16 Aralık 2010 Perşembe

17 Aralık Cuma: Rüya mı, Kabus mu?





Aşk mı, para mı? Bebek mi, kariyer mi? Ölüm mü, kalım mı? Avrupa Birliği mi, Ortadoğu Birliği mi? Güzellik mi, zeka mı? Demokrasi mi, oligarşi mi? Süper mi, dizel mi? Birinci Köprü mü, ikinci köprü mü? Vapur mu, metrobüs mü? Şemsiye taşımak mı, yağmurda ıslanmak mı? Sarışın mı, esmer mi? Ağlamak mı, gülmek mi? A şıkkı mı, E şıkkı mı? O fakülte mi, bu yüksekokul mu? İstifayı basmak mı, yoksa kalıp biraz daha dayanmak mı? O anlayışsız kadına/adama haddini bildirmek mi, susup sineye çekmek mi? Yumurta atmak mı, uzun eşek oynamak mı? Çarşaf liste mi, blok liste mi? Ak mı, kara mı? Sevmek mi, sevilmek mi? Türban mı, mini etek mi? Radyo mu, televizyon mu? Kıvanç Tatlıtuğ mu, Kenan İmirzalıoğlu mu? Gönül doldurmak mı, cep doldurmak mı? Güneş mi, kar mı? Acı mı, tatlı mı? Uzaylılar var mı, yok mu? Tanrı var mı, yok mu? İşi bilmek mi, işe gitmemek mi? Akıl mı, vicdan mı? Saz mı, caz mı? Etrafta gördüklerimiz madde mi, yoksa sadece birer mana mı?



Bırakın bunları düşünmeyi. Ya da şöyle diyeyim, bütün bunları düşünmeyi mesai saatlerine bırakın.


Saatler 18:30'u gösterdiğinde aklınızın iplerini serbest bırakın. Düşüneceğiniz tek şey müzik olsun.


Zira bu akşam İstanbul için hergünden biraz daha fazla müzikal bir akşam.

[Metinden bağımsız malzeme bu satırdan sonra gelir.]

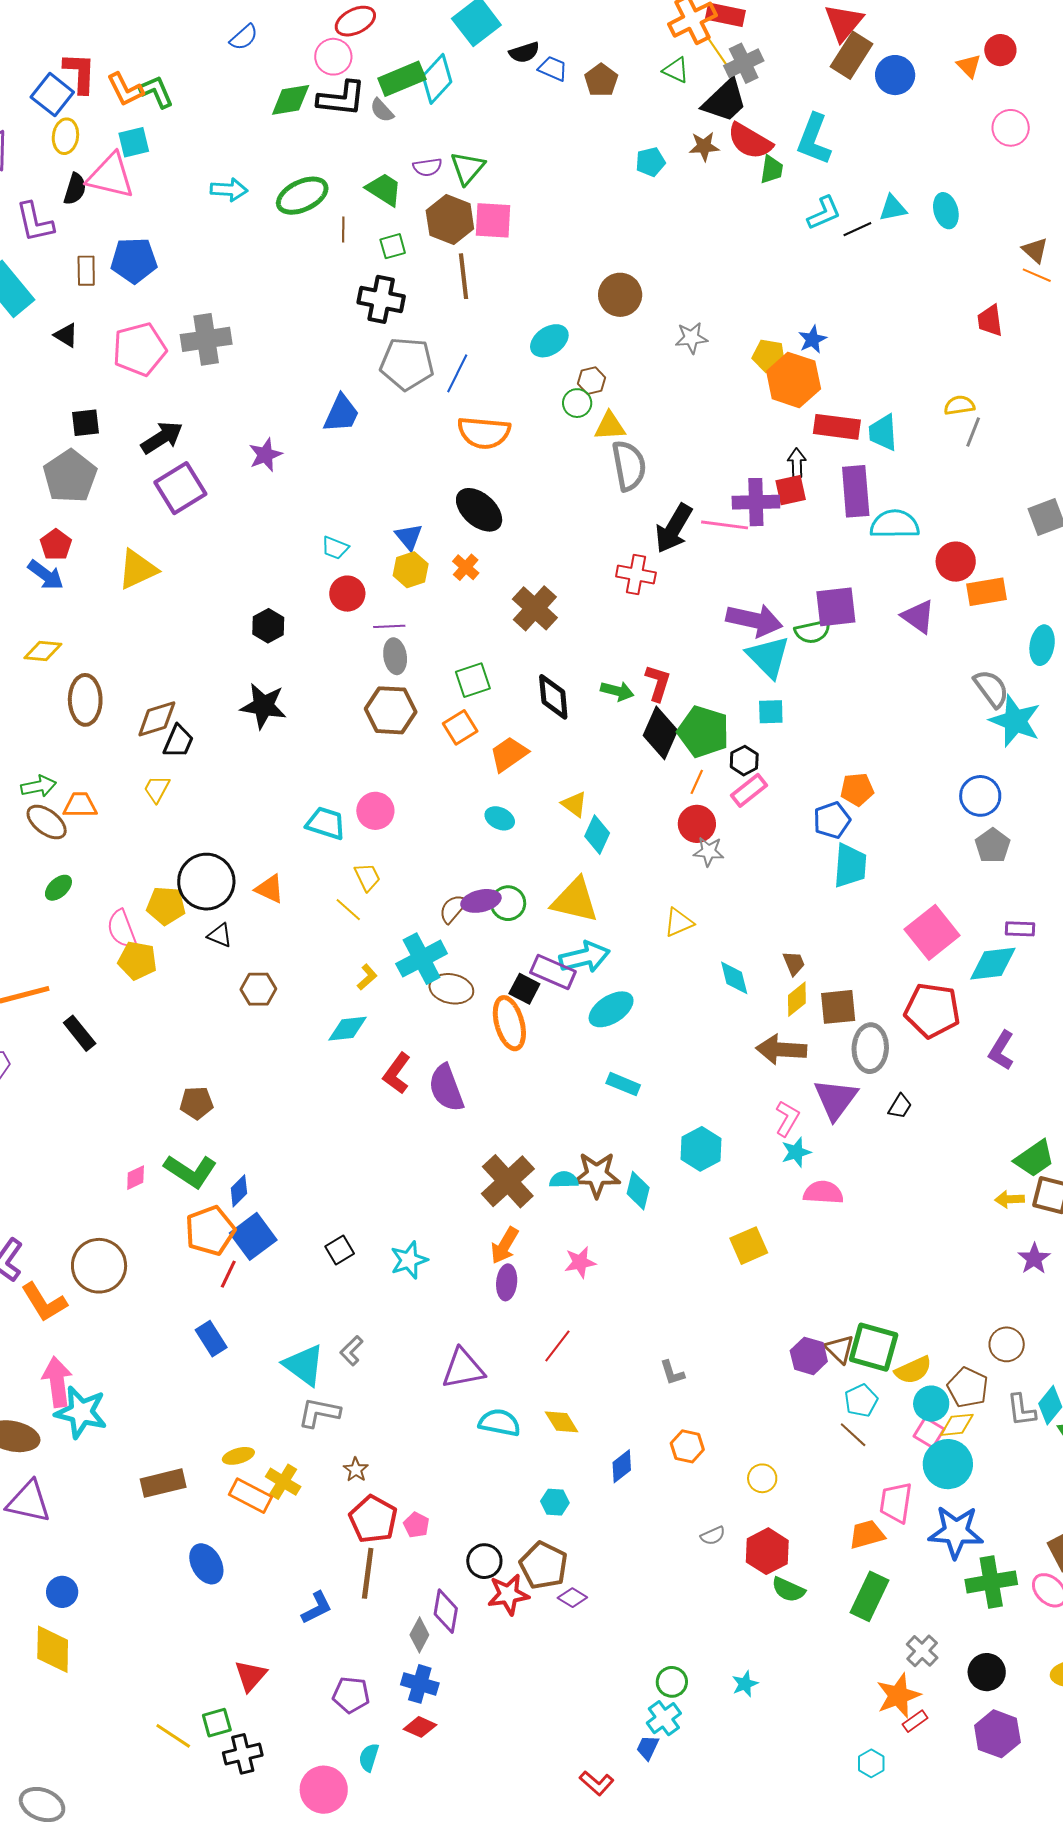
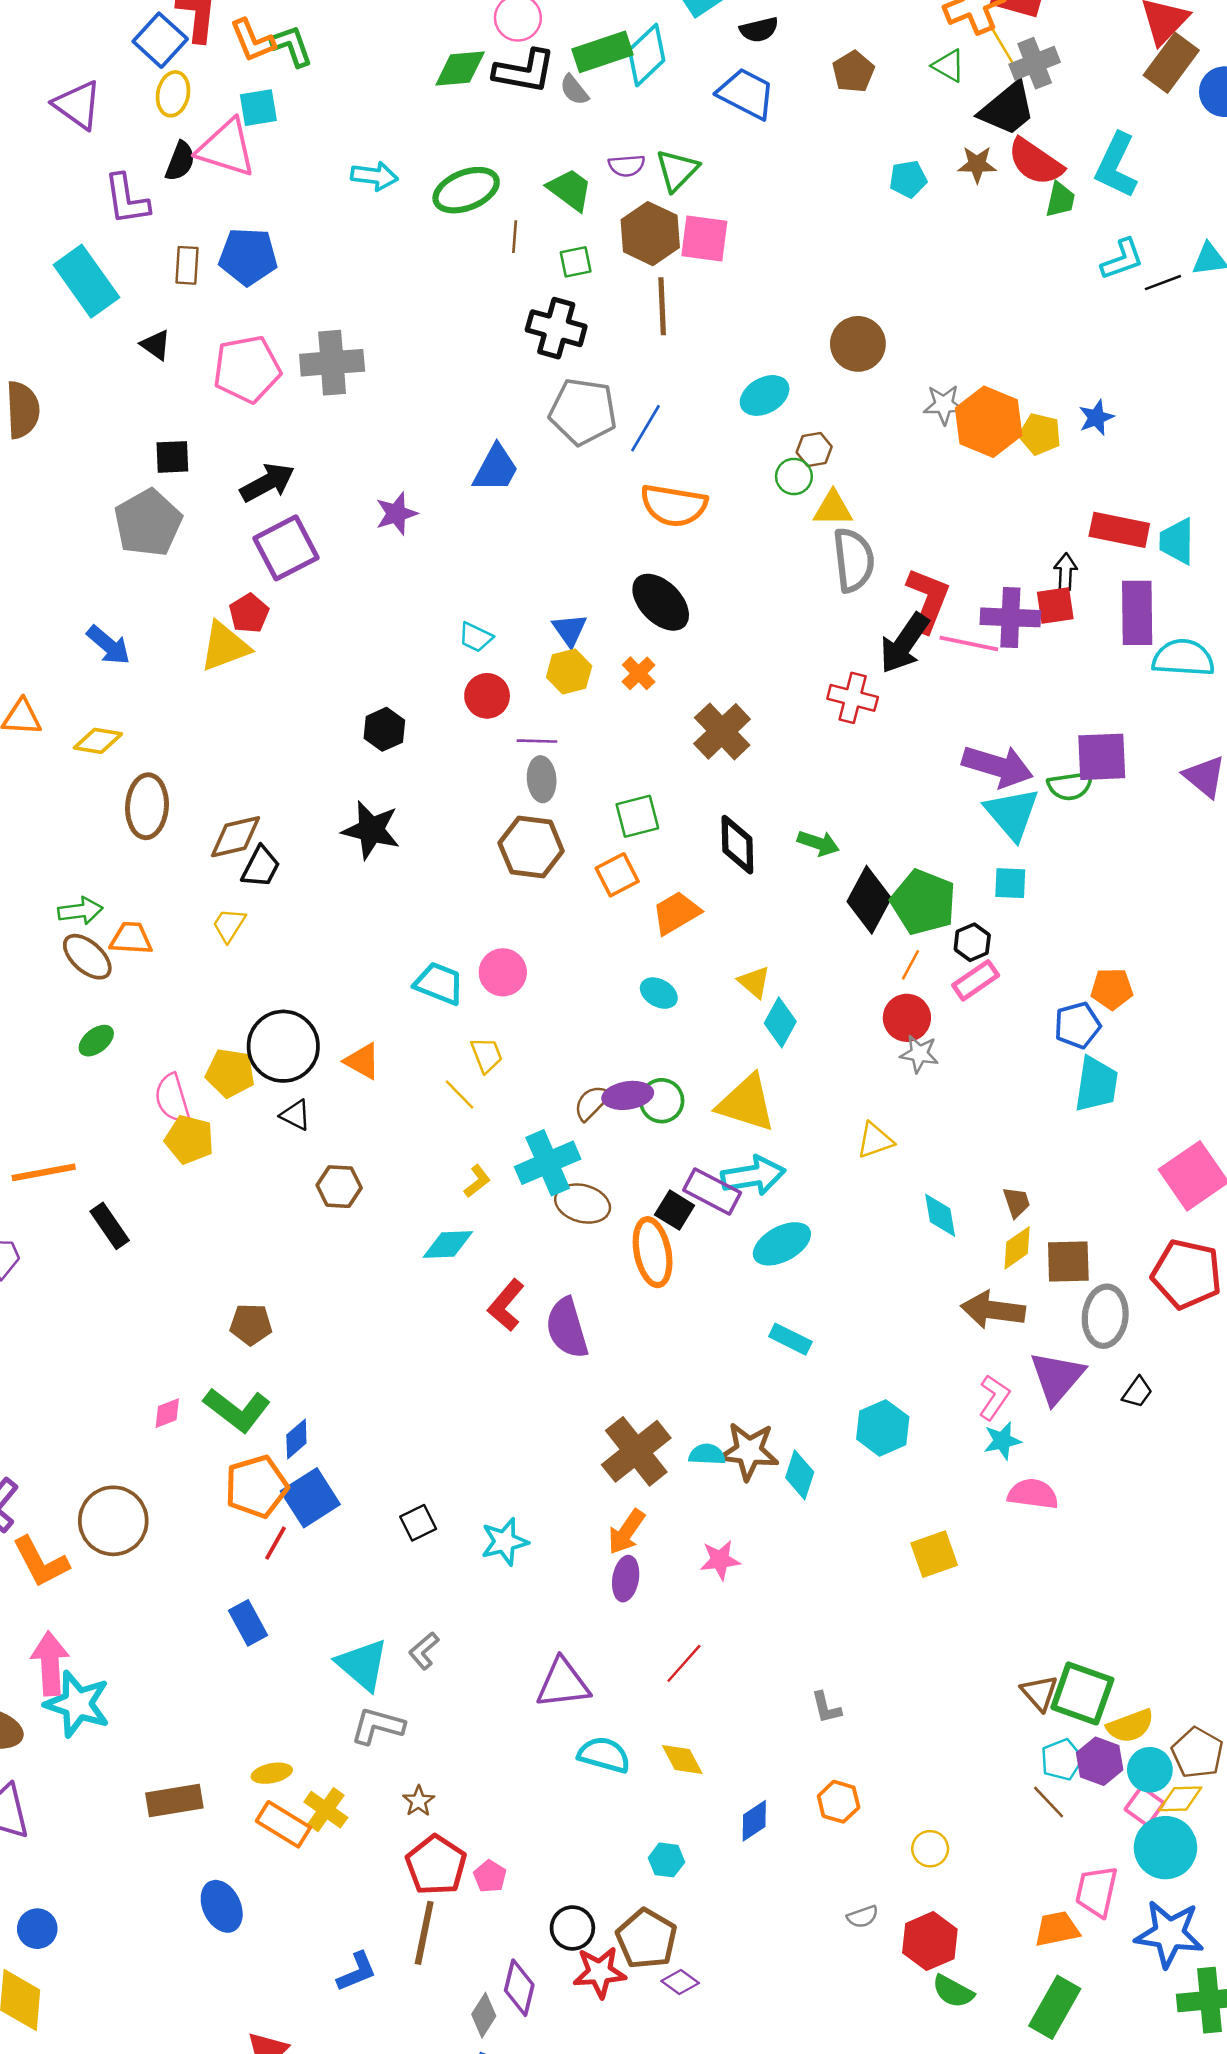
blue trapezoid: (553, 69) -> (746, 94), moved, size x1.6
orange hexagon: (794, 380) -> (989, 422), moved
red pentagon: (56, 545) -> (249, 613), moved
red L-shape: (658, 683) -> (928, 600), moved, size x1.4
purple hexagon: (809, 1356) -> (1100, 1761), moved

Bu akşam dertleri koyverin gitsin. Hergün zaten yüzyüze kaldığınız/kalacağınız tercihleri rafa kaldırın. Tek düşüneceğiniz müzik olsun. Reagge ve dub üstadı, 50 küsür yıllık büyük efsane Lee 'Scratch' Perry'le Babylon hasbıhali mi? Birbirinden lezzetli melodiler ve içe dokunan sözlerle tekrar tekrar dinlenilesi şarkılara imza atan ve bu akşam yine yeniden Ghetto'ya gelecek Beady Belle mi? Kendisini pek tanımayan İstanbul sahnesi'ne ilk adımı Salon İKSV'de atacak olan ve Hürriyet'ten Barış Akpolat'a verdiği röportajda çok sıcak ve ateşli bir gecenin dinleyiciyi beklediğini müjdeleyen Melissa Auf Der Maur mu? Ankara'nın İstanbul sahnesine en güzel armağanlarından biri olan, defalarca canlı dinlenseler bile şarkılarının güzelliği sayesinde asla bıktırmayan ve Bronx Pi'de sahne alacak olan Sakin mi? Kısa öykülerden güzel şarkılar yazan, canlı performansının güzelliğiyle akıllara kazınan, ilk debüsünden bu yana 10 yıllık bir zamanı deviren ve yeniden Hayal Kahvesi'ni şenlendirecek olan Aylin Aslım mı? Yaptıkları müziği 'şiirsel sözlü melodik pop' olarak tanımlayan, 'Buried Inside' şarkısı hala müzikçalarda yerini koruyan ve Roxy sahnesini ikinci ev belleyen Soaked mı?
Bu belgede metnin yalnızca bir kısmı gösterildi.